# Math Help - Exponent Rules: (x)^1 and (x)^0

1. ## Exponent Rules: (x)^1 and (x)^0

We know that anything raised to the first power equals itself.
For example, (x)^1 = x. We also know that anything raised to the zero power equals 1. For example, (x)^0 = 1. Why is that true for both cases?

2. Originally Posted by RTC1996
We know that anything raised to the first power equals itself.
For example, (x)^1 = x. We also know that anything raised to the zero power equals 1. For example, (x)^0 = 1. Why is that true for both cases?
Well, $x^1 = x$ makes sense, does it not? If $x^2 = x*x$ it also follows that $x^1 = x$. One x multiplied together (so to speak) is just x.

Similar logic applies to $x^0$. Zero x's multiplied together is obviously 0. [EDIT: Wow, I've handled x^0 enough times you'd think I wouldn't mess this up! x^0 = 1 as explained below. Let that be a lesson to me!]

Do note that 0^0 is a little tougher to settle. Why? An explanation can be found here:
sci.math FAQ: What is 0^0?

3. $\displaystyle x^0=x^{a-a}=\frac{x^a}{x^a}=1$

4. Originally Posted by Grep
Well, $x^1 = x$ makes sense, does it not? If $x^2 = x*x$ it also follows that $x^1 = x$. One x multiplied together (so to speak) is just x.

Similar logic applies to $x^0$. Zero x's multiplied together is obviously 0.

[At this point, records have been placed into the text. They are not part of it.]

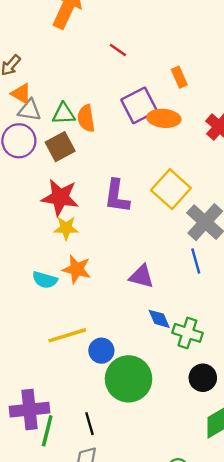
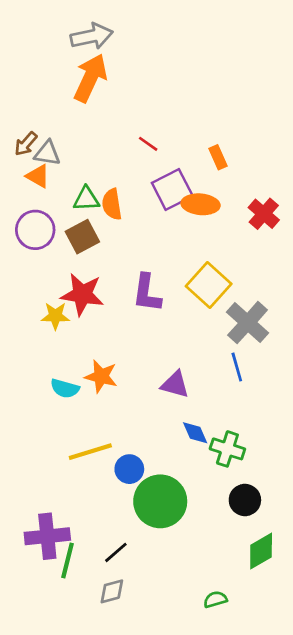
red line: (118, 50) -> (148, 144), moved
gray triangle: (29, 110) -> (47, 153), moved
yellow star: (66, 228) -> (55, 316), moved
black line: (90, 424) -> (116, 552), turned 65

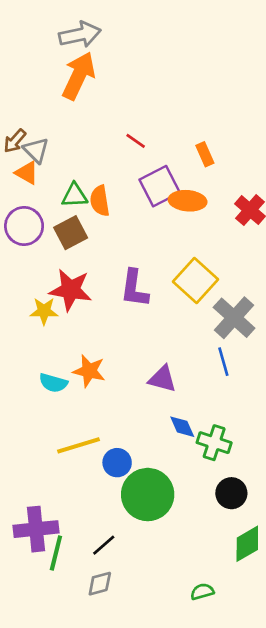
gray triangle: (47, 153) -> (36, 150), turned 36

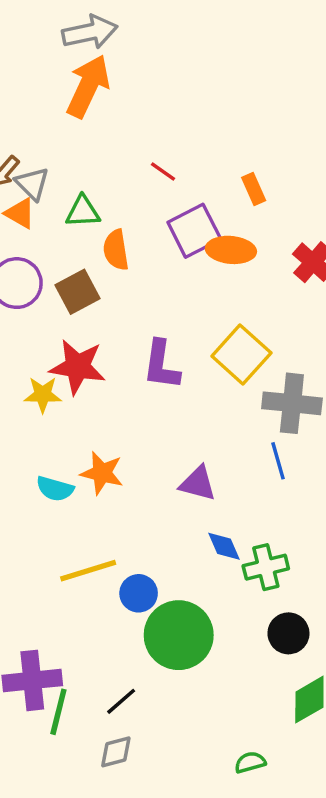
green triangle: (75, 195) -> (83, 212), moved
gray cross: (234, 318) -> (292, 403), turned -36
green cross: (214, 443) -> (266, 567), turned -32

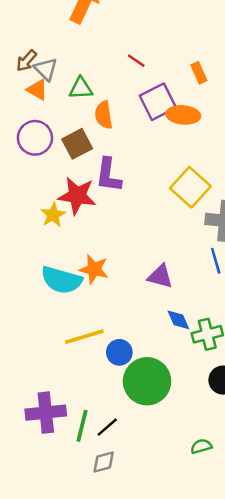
purple L-shape: (161, 365) -> (108, 175), moved
yellow star: (43, 395) -> (53, 215), turned -30
cyan semicircle: (55, 489) -> (61, 280), size x1.6
green line: (58, 712) -> (82, 426), moved
green semicircle: (250, 762) -> (201, 446), moved

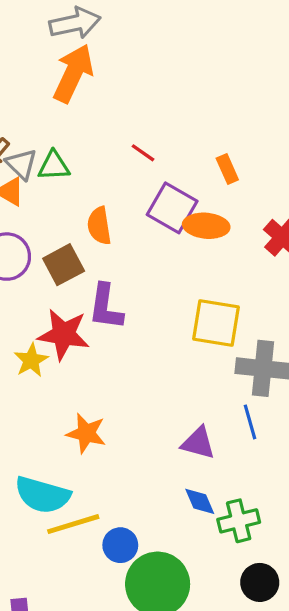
green triangle: (81, 88) -> (54, 166), moved
purple square: (158, 102) -> (172, 208), turned -33
yellow square: (190, 187) -> (216, 323), turned -33
purple triangle: (160, 276) -> (198, 443), moved
cyan semicircle: (61, 280) -> (42, 495), moved

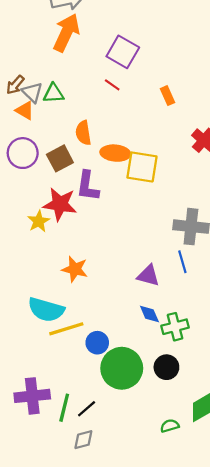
purple square: (172, 208) -> (123, 52), moved
orange ellipse: (206, 226) -> (115, 153), moved
yellow square: (216, 323) -> (142, 167), moved
black circle: (260, 582) -> (166, 367), moved

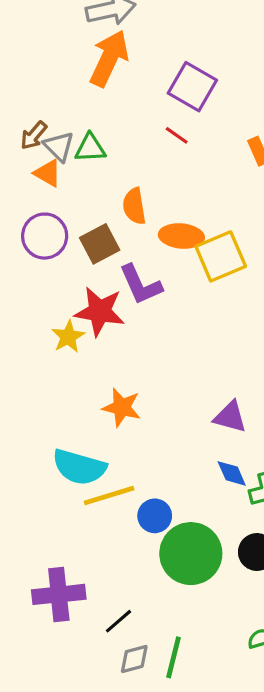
yellow square: (142, 167) -> (221, 256), turned -32
purple L-shape: (88, 186) -> (141, 285), turned -32
green line: (64, 408) -> (174, 657), moved
black line: (87, 409) -> (119, 621), moved

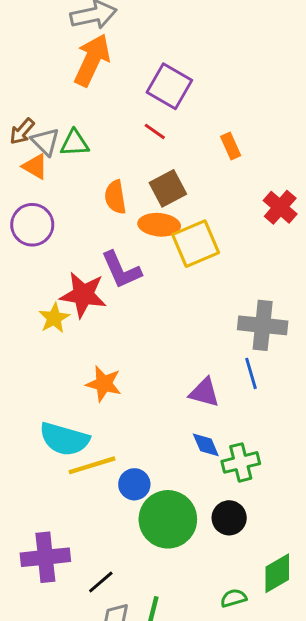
brown square: (100, 244) -> (168, 188), moved

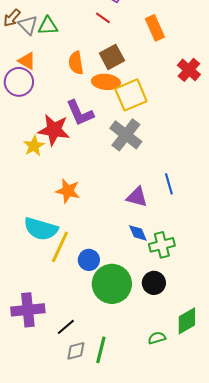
orange rectangle: (231, 146) -> (155, 28), size x1.4
orange triangle: (35, 166) -> (27, 61), moved
gray cross: (263, 325) -> (126, 135), moved, turned 32
yellow line: (92, 465) -> (60, 247), turned -48

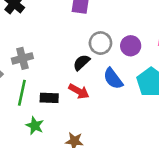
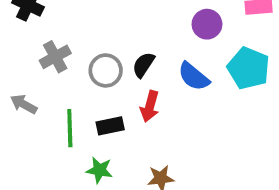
gray circle: (100, 43) -> (106, 70), moved
gray cross: (22, 58) -> (55, 57), moved
red arrow: (79, 91) -> (150, 106), turned 90

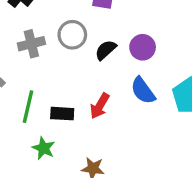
purple circle: (207, 24) -> (143, 47), moved
black semicircle: (143, 65) -> (106, 50), moved
gray circle: (106, 70) -> (72, 35), moved

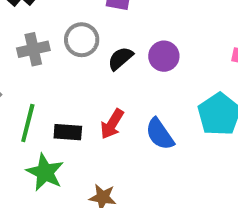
blue semicircle: (143, 91) -> (160, 134), moved
green star: (44, 148) -> (45, 172), size x1.4

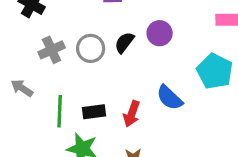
gray circle: (82, 40) -> (91, 48), moved
red arrow: (112, 124) -> (132, 114), moved

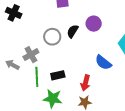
gray cross: (52, 50) -> (31, 55), moved
red arrow: (132, 114) -> (85, 83), moved

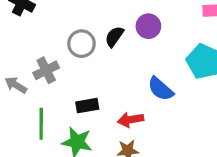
green line: (37, 77) -> (41, 124), moved
red arrow: (85, 83) -> (131, 120), turned 63

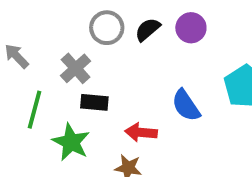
gray cross: (46, 70) -> (76, 68), moved, turned -30

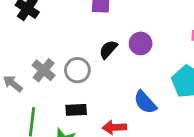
gray circle: (107, 28) -> (77, 70), moved
gray cross: (76, 68) -> (44, 70), moved

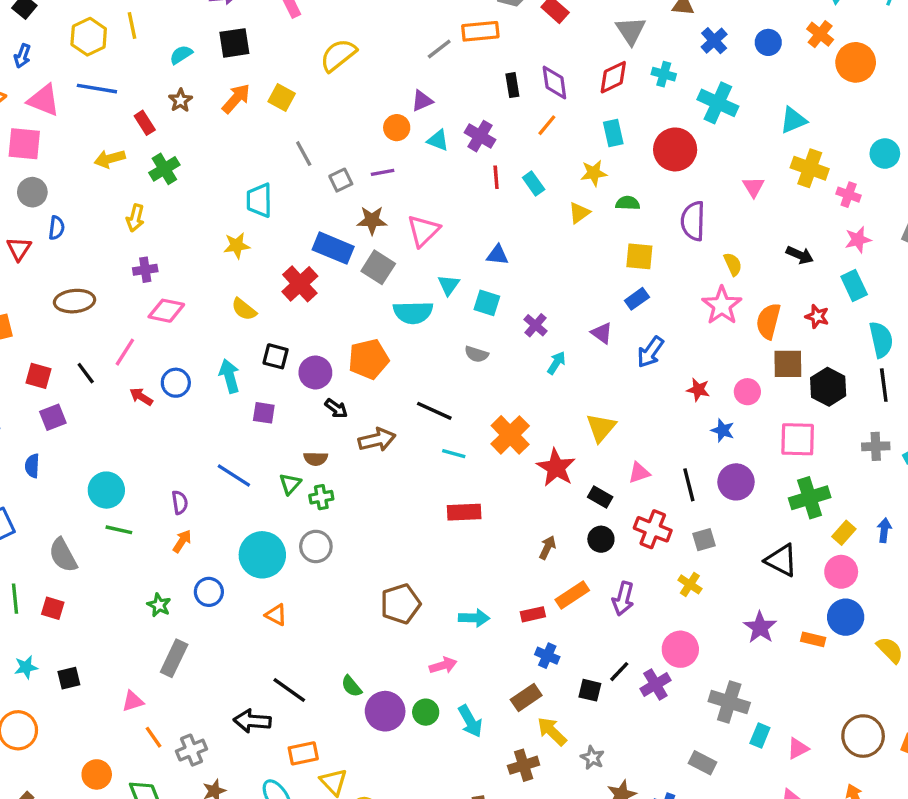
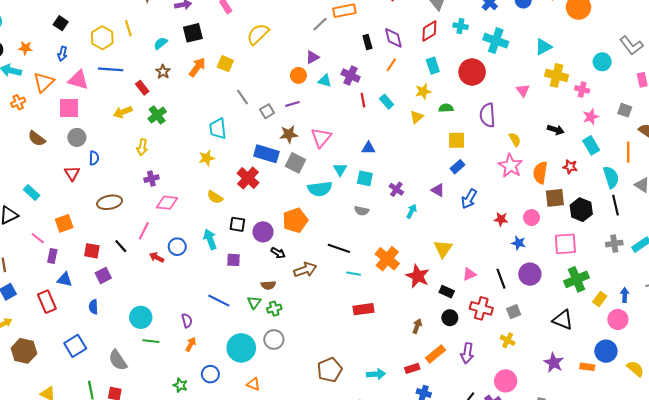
pink circle: (841, 572) -> (618, 319), moved

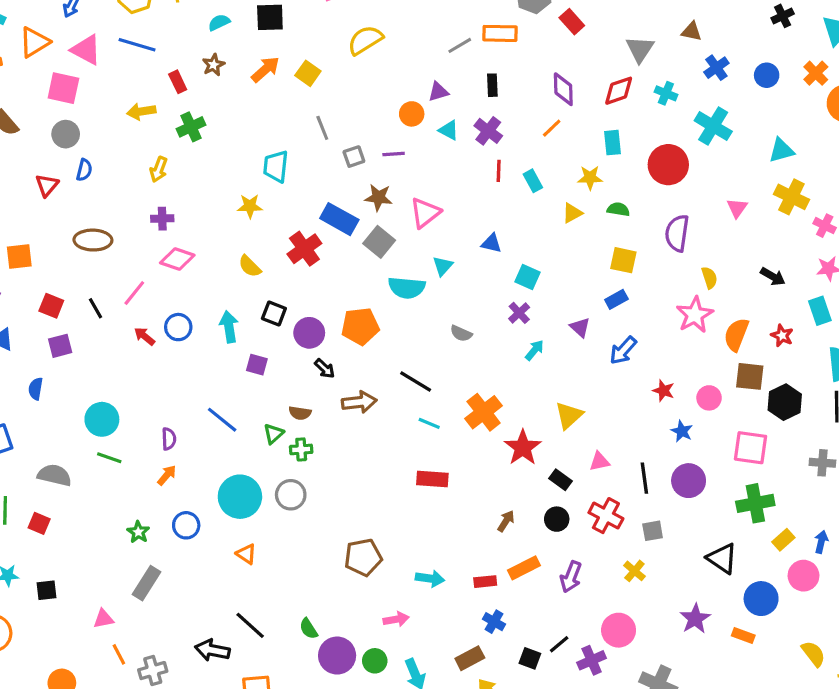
black rectangle: (367, 42) -> (492, 85), moved
cyan square: (365, 178) -> (528, 277), moved
blue circle: (606, 351) -> (761, 599), moved
gray semicircle: (118, 360) -> (54, 475), turned 125

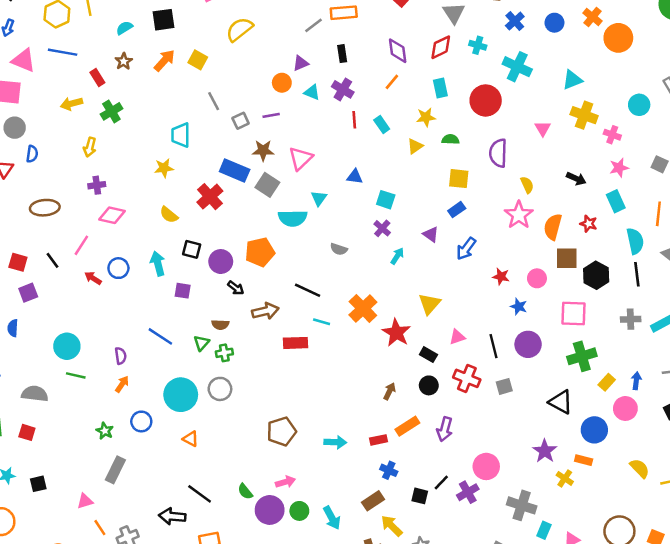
red rectangle: (432, 479) -> (295, 343), moved
yellow cross: (634, 571) -> (565, 478), moved
pink arrow: (396, 619) -> (285, 482), moved

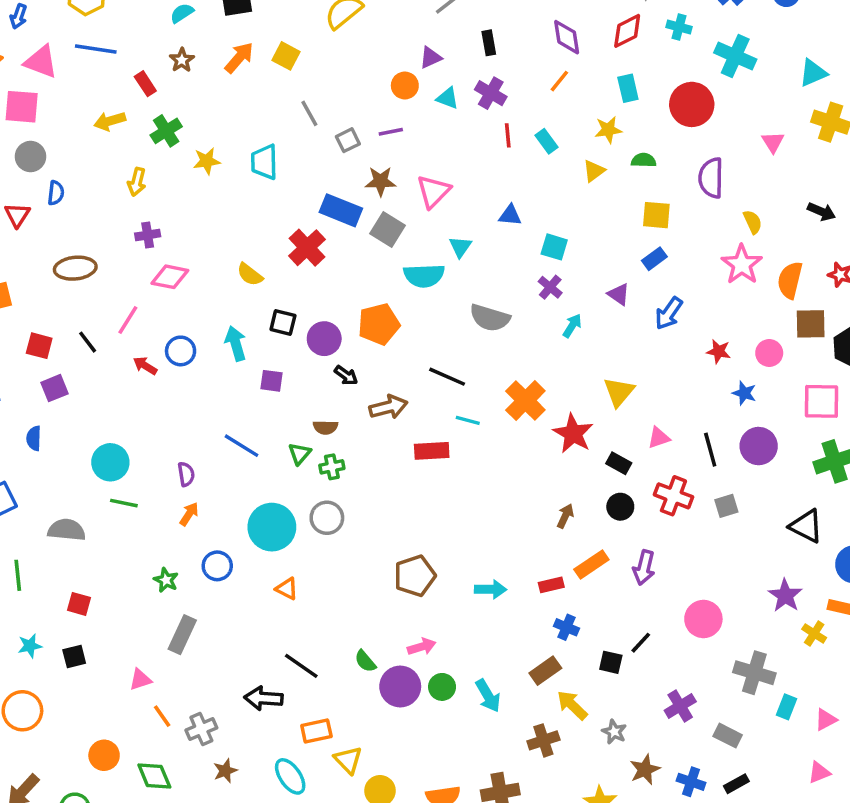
yellow star: (164, 168) -> (207, 161), moved
gray semicircle: (339, 249) -> (490, 318), size x1.6
red square: (27, 432) -> (79, 604), moved
purple cross: (468, 492) -> (680, 706), moved

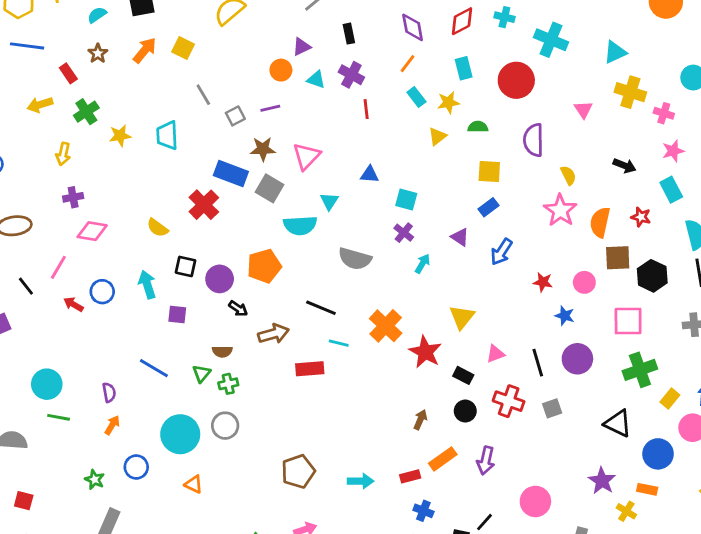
cyan rectangle: (546, 141) -> (416, 97), moved

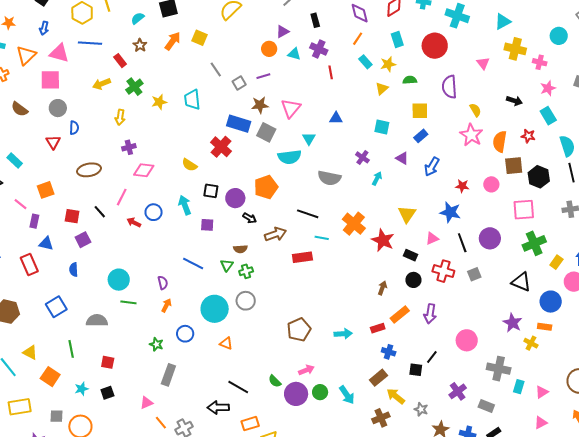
cyan square: (406, 199) -> (382, 127), moved
blue star: (565, 316) -> (450, 212), moved, size x1.5

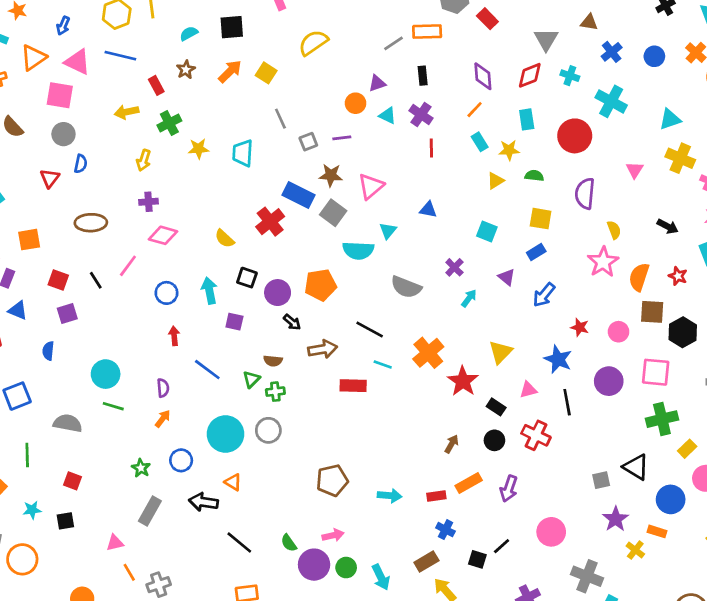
red arrow: (134, 222) -> (174, 336), moved, turned 48
purple circle: (490, 238) -> (609, 381), moved
gray square: (474, 274) -> (601, 480), moved
black arrow: (218, 407) -> (203, 502), moved

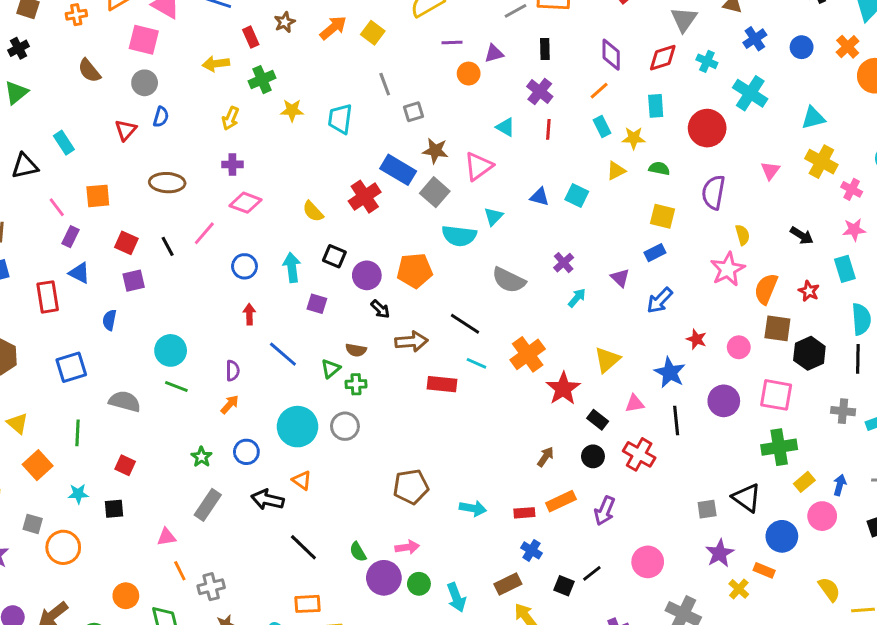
cyan triangle: (388, 116) -> (506, 127), moved
purple line: (342, 138) -> (452, 42), moved
cyan square: (487, 231) -> (577, 195), moved

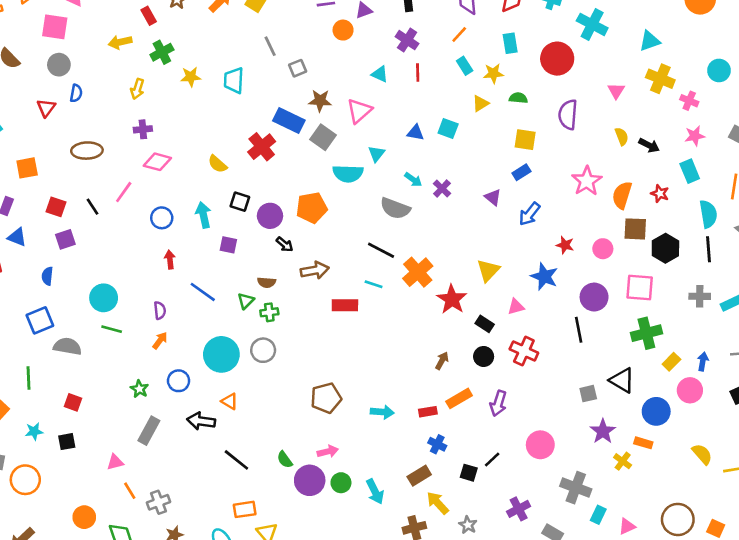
yellow semicircle: (742, 235) -> (622, 136), moved
cyan arrow: (577, 298) -> (413, 180), moved, turned 90
black line: (465, 324) -> (381, 250), moved
blue square: (71, 367) -> (40, 320), moved
black line: (676, 420) -> (579, 330), moved

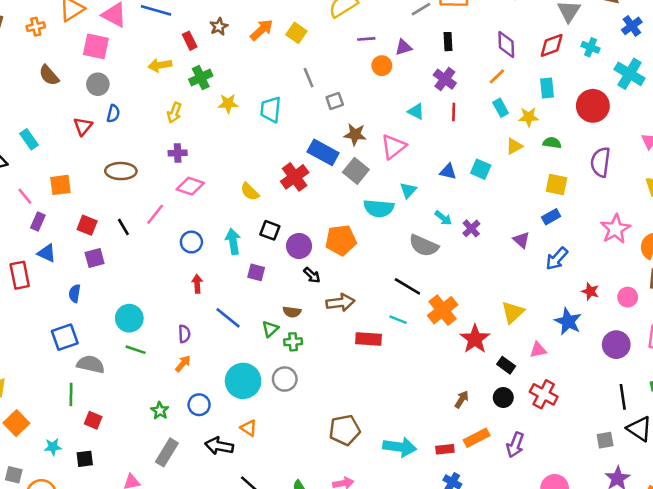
black line: (579, 330) -> (623, 397), moved
green line: (28, 378) -> (71, 395), moved
cyan arrow: (382, 412) -> (400, 447), size x1.4

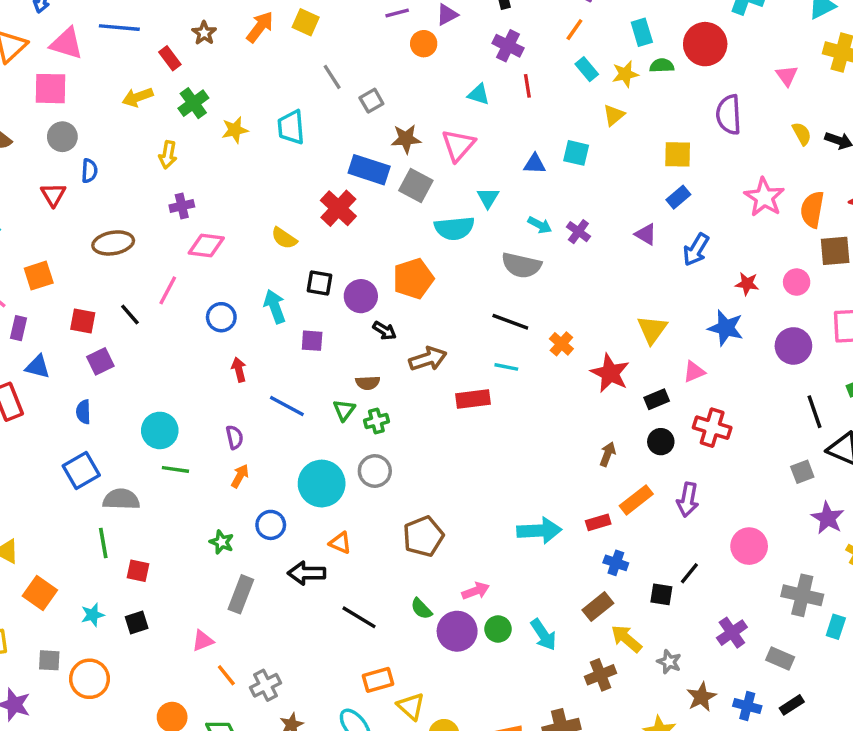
green semicircle: (552, 143) -> (662, 66), moved
orange cross: (443, 310) -> (561, 344), size x0.6
black rectangle: (506, 365) -> (657, 399), turned -48
brown pentagon: (345, 430) -> (423, 536), moved

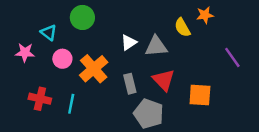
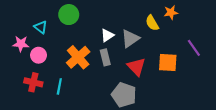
gray triangle: (156, 46) -> (130, 39), turned -30
pink circle: (62, 59) -> (39, 55), moved
gray rectangle: (130, 84) -> (105, 57), moved
orange square: (200, 95) -> (168, 62), moved

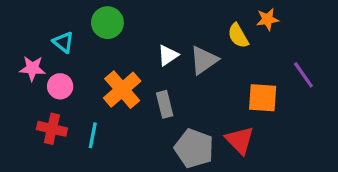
gray rectangle: (105, 57) -> (165, 104), moved
red triangle: (136, 67) -> (240, 140), moved

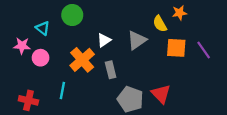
white triangle: (168, 55) -> (104, 40), moved
orange square: (263, 98) -> (176, 48), moved
red cross: (52, 129) -> (28, 100), moved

Do note that 0^0 is undefined, though. Why? An explanation can be found here:
sci.math FAQ: What is 0^0?
$\displaystyle x^0\neq 0$

5. $\frac{a^x}{a^x} = 1$...we know this.

$\frac{a^x}{a^y} = a^{x-y}$

$\frac{a^x}{a^x} = 1 = a^{x-x} = a^0$

We have shown one statement.

$\frac{a^{x+1}}{a^x} = a = a^1$

This is the other statement.

6. Originally Posted by dwsmith
$\displaystyle x^0\neq 0$
Sorry, wrote too quickly there, didn't I? My apologies.

7. Originally Posted by RTC1996
We know that anything raised to the first power equals itself.
For example, (x)^1 = x. We also know that anything raised to the zero power equals 1. For example, (x)^0 = 1. Why is that true for both cases?
$\displaystyle\frac{x^5}{x^3}=\frac{(x)(x)(x)(x)(x) }{(x)(x)(x)}=\frac{(x)(x)(x)}{(x)(x)(x)}\;(x)(x)=( 1)x^2$

We can get this result by forming the new index from 5-3.
Basically 3 of the x's in the denominator "cancel" 3 of the x's in the numerator to give 1.

Hence we can write the "general" way as shown in earlier posts.

Therefore, in index form... $\displaystyle\frac{x^5}{x^5}=\frac{x^n}{x^n}=1=x^0$ if we subtract the indices.

$x^0$ is 1 because it is an "index" way to write a number divided by itself.

$\displaystyle\frac{x^5}{x^4}=\frac{x^3}{x^2}=\frac {x^{n+1}}{x^n}=x^1=x$

Following on from this, you will see why negative indices represent a power of a number divided by a higher power of the same number.